=== Section Start ===
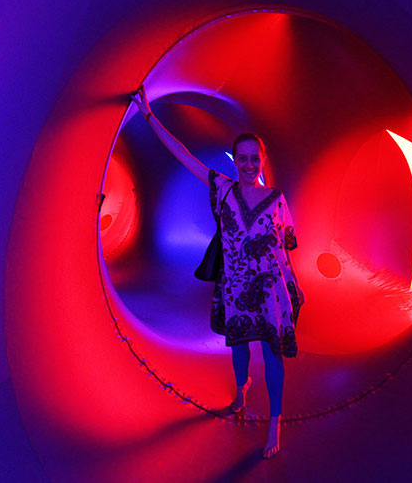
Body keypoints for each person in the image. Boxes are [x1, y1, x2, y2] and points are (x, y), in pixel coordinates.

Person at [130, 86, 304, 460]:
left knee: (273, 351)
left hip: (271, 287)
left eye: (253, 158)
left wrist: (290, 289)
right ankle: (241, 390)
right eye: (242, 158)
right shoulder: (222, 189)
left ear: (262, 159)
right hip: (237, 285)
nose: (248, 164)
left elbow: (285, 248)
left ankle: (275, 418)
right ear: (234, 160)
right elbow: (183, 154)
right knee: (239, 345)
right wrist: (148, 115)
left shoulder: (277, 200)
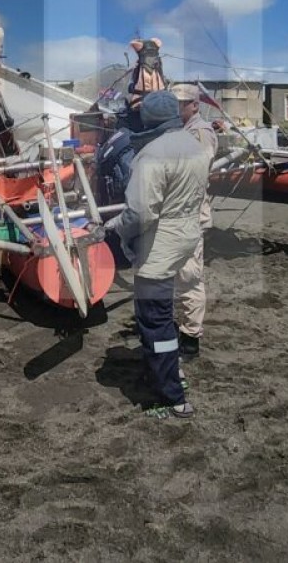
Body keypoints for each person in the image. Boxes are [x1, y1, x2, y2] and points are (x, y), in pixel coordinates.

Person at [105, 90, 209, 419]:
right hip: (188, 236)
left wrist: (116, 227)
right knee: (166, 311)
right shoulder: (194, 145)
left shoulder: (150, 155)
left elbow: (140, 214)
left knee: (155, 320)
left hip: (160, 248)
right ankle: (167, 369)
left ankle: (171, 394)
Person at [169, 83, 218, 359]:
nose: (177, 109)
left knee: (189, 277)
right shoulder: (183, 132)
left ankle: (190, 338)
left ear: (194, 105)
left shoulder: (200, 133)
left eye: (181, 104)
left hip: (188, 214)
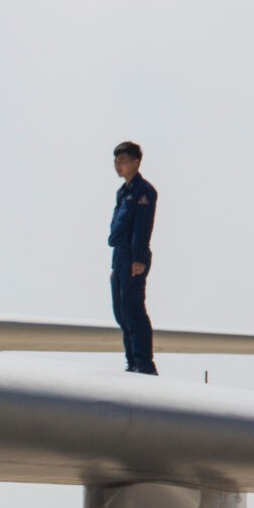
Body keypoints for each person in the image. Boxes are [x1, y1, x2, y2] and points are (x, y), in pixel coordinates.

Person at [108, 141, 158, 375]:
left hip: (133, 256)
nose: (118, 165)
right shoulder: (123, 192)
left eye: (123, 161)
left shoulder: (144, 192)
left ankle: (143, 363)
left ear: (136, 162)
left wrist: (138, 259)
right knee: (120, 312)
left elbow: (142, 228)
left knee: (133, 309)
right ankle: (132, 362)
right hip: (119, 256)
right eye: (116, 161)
=== Section End ===
=== Work to be completed ===
In the answer, give only the lines from the top of the data above through the line with "nose: (118, 165)", reproduced exactly; no picture may appear.

=== Answer space ===
Body keypoints for each person in the image. Boxes are [x1, y1, x2, y2] and points are (x, y), in pixel coordinates.

Person at [130, 86, 304, 460]:
left knee: (273, 351)
left hip: (271, 287)
left eye: (253, 158)
left wrist: (290, 289)
right ankle: (241, 390)
right eye: (242, 158)
right shoulder: (222, 189)
left ear: (262, 159)
right hip: (237, 285)
nose: (248, 164)
left elbow: (285, 248)
left ankle: (275, 418)
right ear: (234, 160)
right elbow: (183, 154)
right knee: (239, 345)
right wrist: (148, 115)
left shoulder: (277, 200)
Body keypoints for each person in the image. Boxes are [x1, y1, x2, y2] and points are (x, y), in pixel coordinates.

Person at [105, 90, 209, 419]:
right hip: (188, 236)
left wrist: (116, 227)
right knee: (166, 311)
right shoulder: (194, 145)
left shoulder: (150, 155)
left elbow: (140, 214)
left knee: (155, 320)
left hip: (160, 248)
right ankle: (167, 369)
left ankle: (171, 394)
Person at [169, 83, 218, 359]:
nose: (177, 109)
left knee: (189, 277)
right shoulder: (183, 132)
left ankle: (190, 338)
left ear: (194, 105)
left shoulder: (200, 133)
left eye: (181, 104)
left hip: (188, 214)
Body keypoints for each person in the image. Boxes are [x1, y1, x2, y2] and points are (x, y), in pixel coordinates.

Person at [108, 141, 158, 375]:
left hip: (133, 256)
nose: (118, 165)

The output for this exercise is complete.